Wow, das war... unerwartet. Was ich noch immer nicht ganz verstand, war, warum sie im Wald waren. Sie wurde ganz klar dort umgebracht, das sah jeder auf den ersten Blick. Die Blutspritzer in der Umgebung erzählten ihre eigene Geschichte. Dadurch konnte ich auch sagen, dass der Selbstmörder sich erst hingelegt hat, bevor er sich ein Ende gesetzt hatte.

Zum Glück traf die Spurensicherung bald ein und wir wurden abgelöst. Erschöpft ging ich nun auch zurück zum Auto und setzte mich hinein. Jimin wartete bereits auf mich.

"Du bist dir sicher, dass es Suizid war?"
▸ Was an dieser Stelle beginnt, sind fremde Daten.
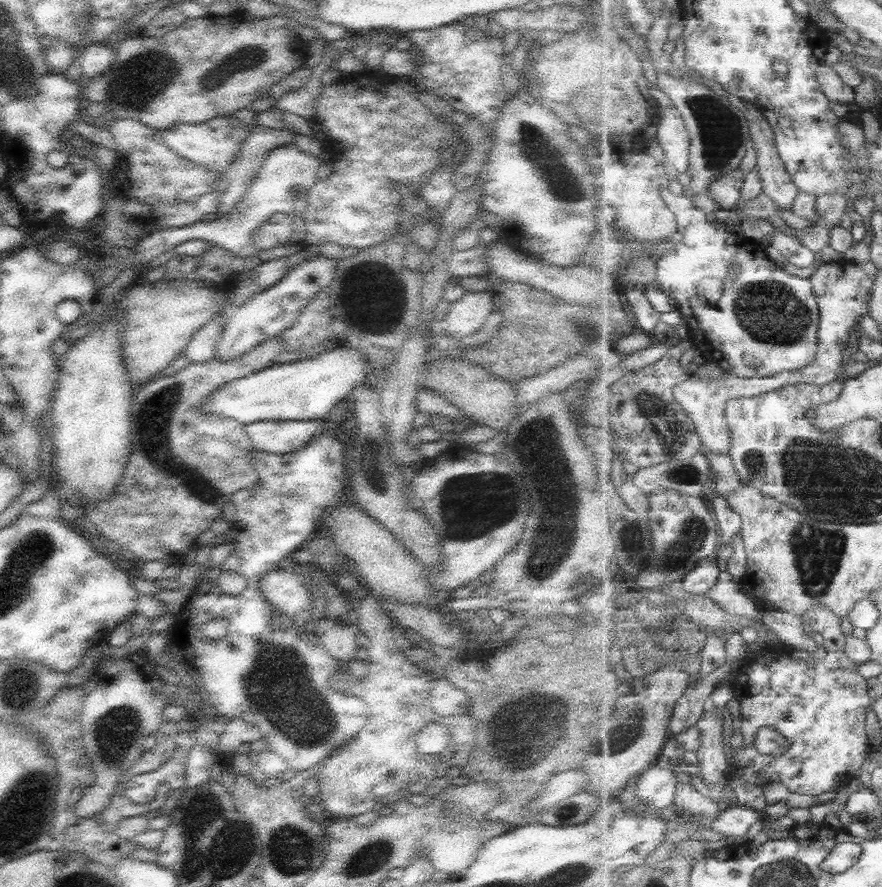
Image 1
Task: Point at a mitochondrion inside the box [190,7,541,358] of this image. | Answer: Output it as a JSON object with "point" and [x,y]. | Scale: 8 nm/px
{"point":[245,58]}

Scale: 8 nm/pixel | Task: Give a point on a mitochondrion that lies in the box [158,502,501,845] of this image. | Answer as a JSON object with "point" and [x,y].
{"point":[304,717]}

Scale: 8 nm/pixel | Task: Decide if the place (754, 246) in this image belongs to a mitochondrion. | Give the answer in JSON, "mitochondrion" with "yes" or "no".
{"mitochondrion":"no"}

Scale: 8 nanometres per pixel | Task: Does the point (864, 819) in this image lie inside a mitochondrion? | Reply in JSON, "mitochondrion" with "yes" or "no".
{"mitochondrion":"no"}

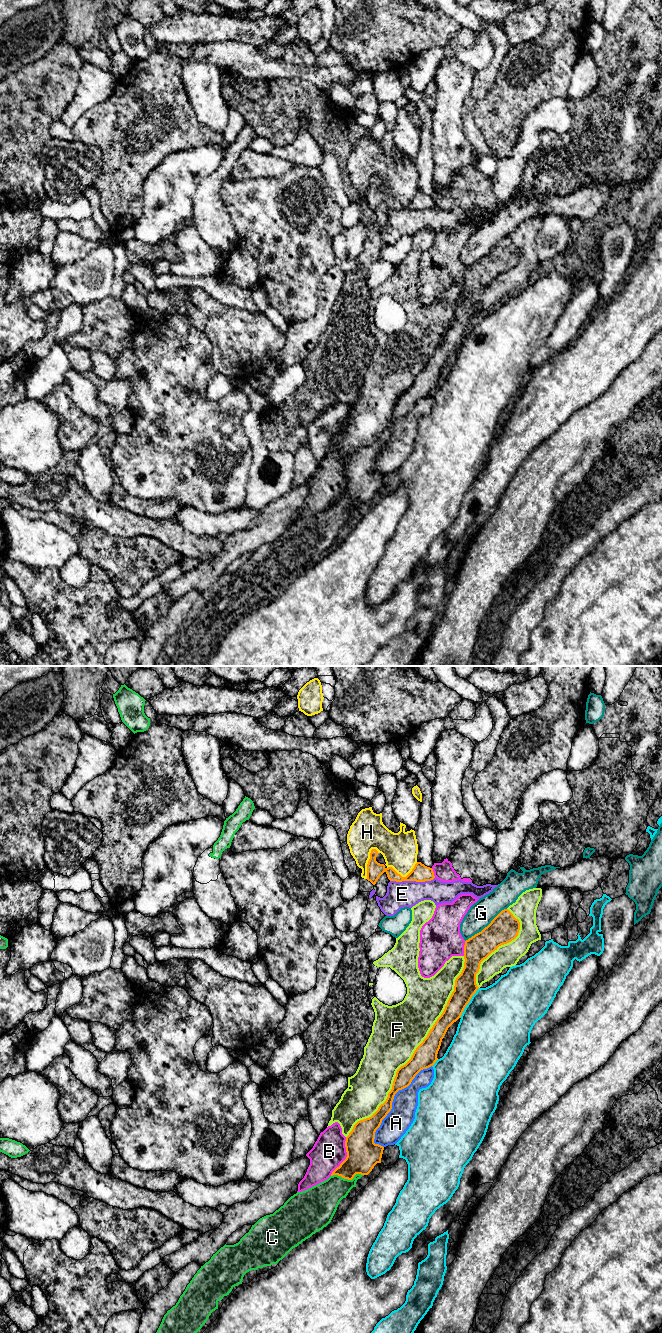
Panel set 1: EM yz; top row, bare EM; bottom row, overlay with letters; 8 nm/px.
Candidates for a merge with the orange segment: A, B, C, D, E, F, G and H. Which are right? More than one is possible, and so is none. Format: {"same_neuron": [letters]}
{"same_neuron": []}

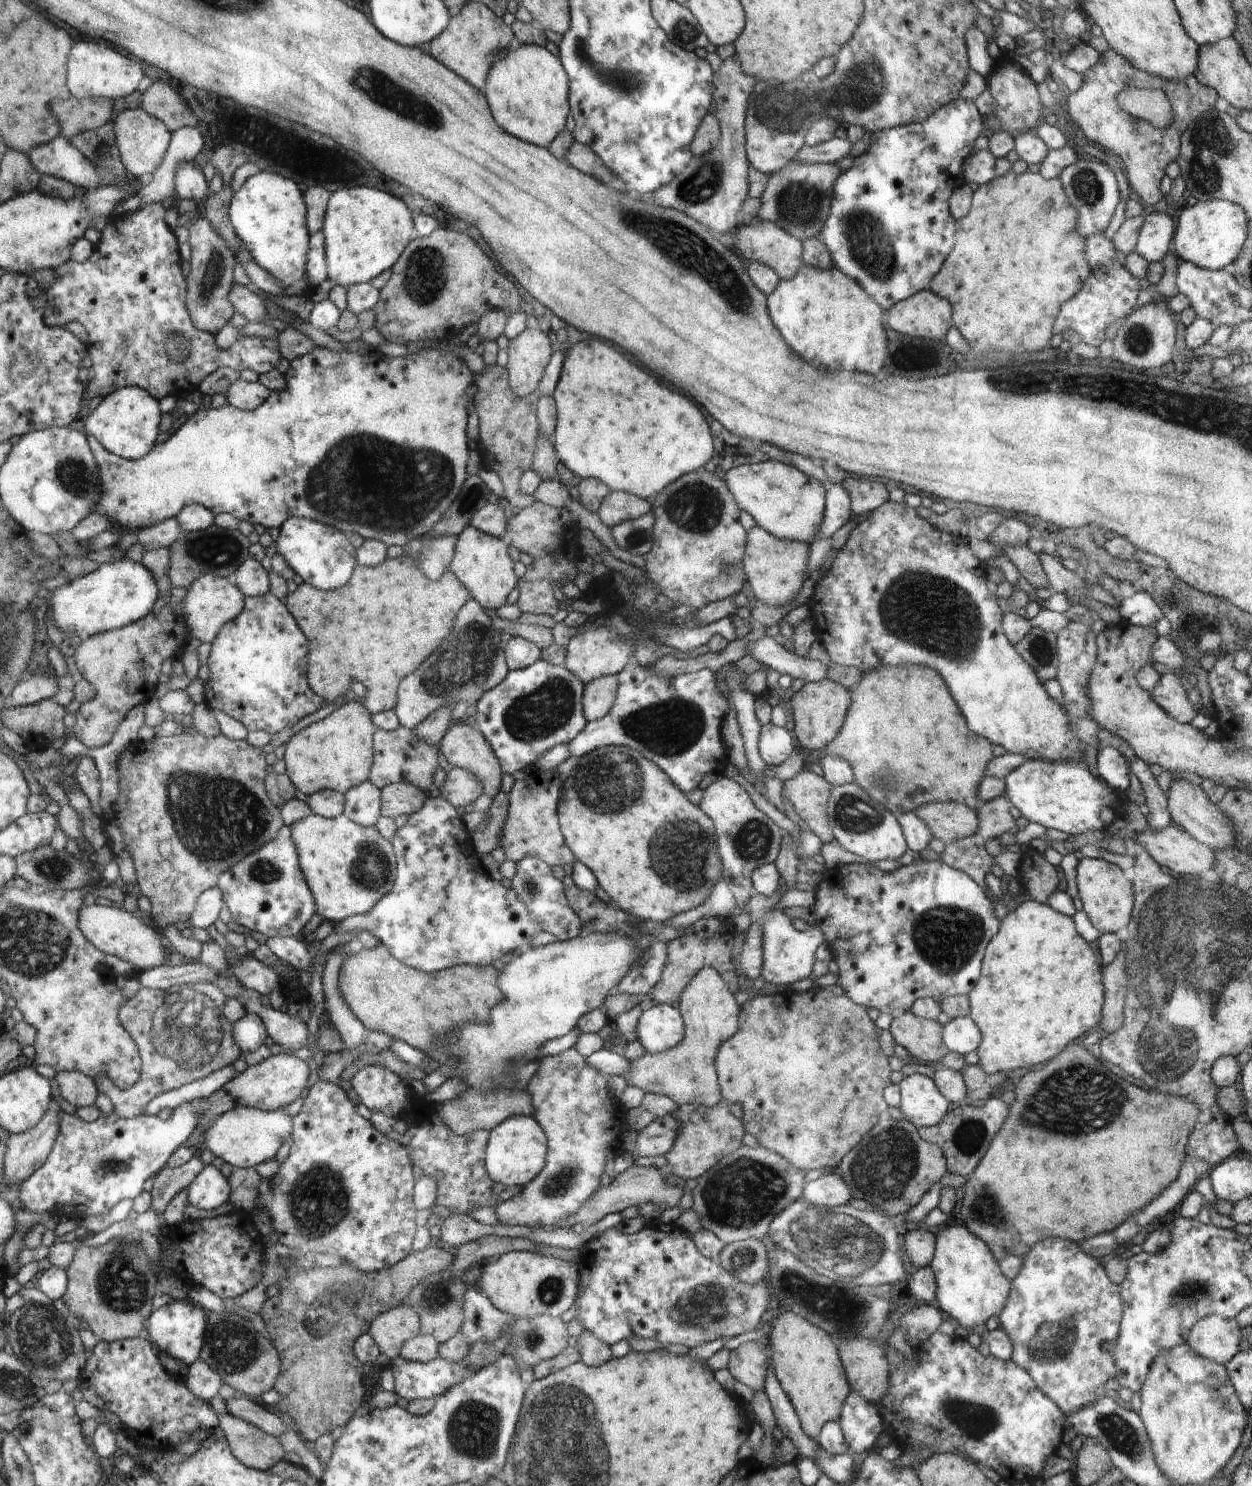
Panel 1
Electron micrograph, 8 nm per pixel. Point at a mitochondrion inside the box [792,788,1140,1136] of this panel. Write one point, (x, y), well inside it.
(946, 939)

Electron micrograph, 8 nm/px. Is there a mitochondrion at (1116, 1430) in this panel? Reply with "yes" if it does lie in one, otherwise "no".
yes

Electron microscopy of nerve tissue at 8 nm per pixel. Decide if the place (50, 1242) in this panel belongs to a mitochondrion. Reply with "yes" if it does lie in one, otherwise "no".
no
"Alles deutet darauf hin. Der Abschiedsbrief, das verkohlte Schießpulver um die Wunde herum, die Art, wie das Blut aus dem Kopf läuft oder wie der Arm liegt..."

"Macht Sinn. Hör zu, ich bin echt fertig, lass morgen 'nen neuen Plan aufstellen. Ich muss dringend schlafen", meinte er und rieb sich die Schläfe.

Verständnisvoll nickte ich und brachte ihn nach Hause.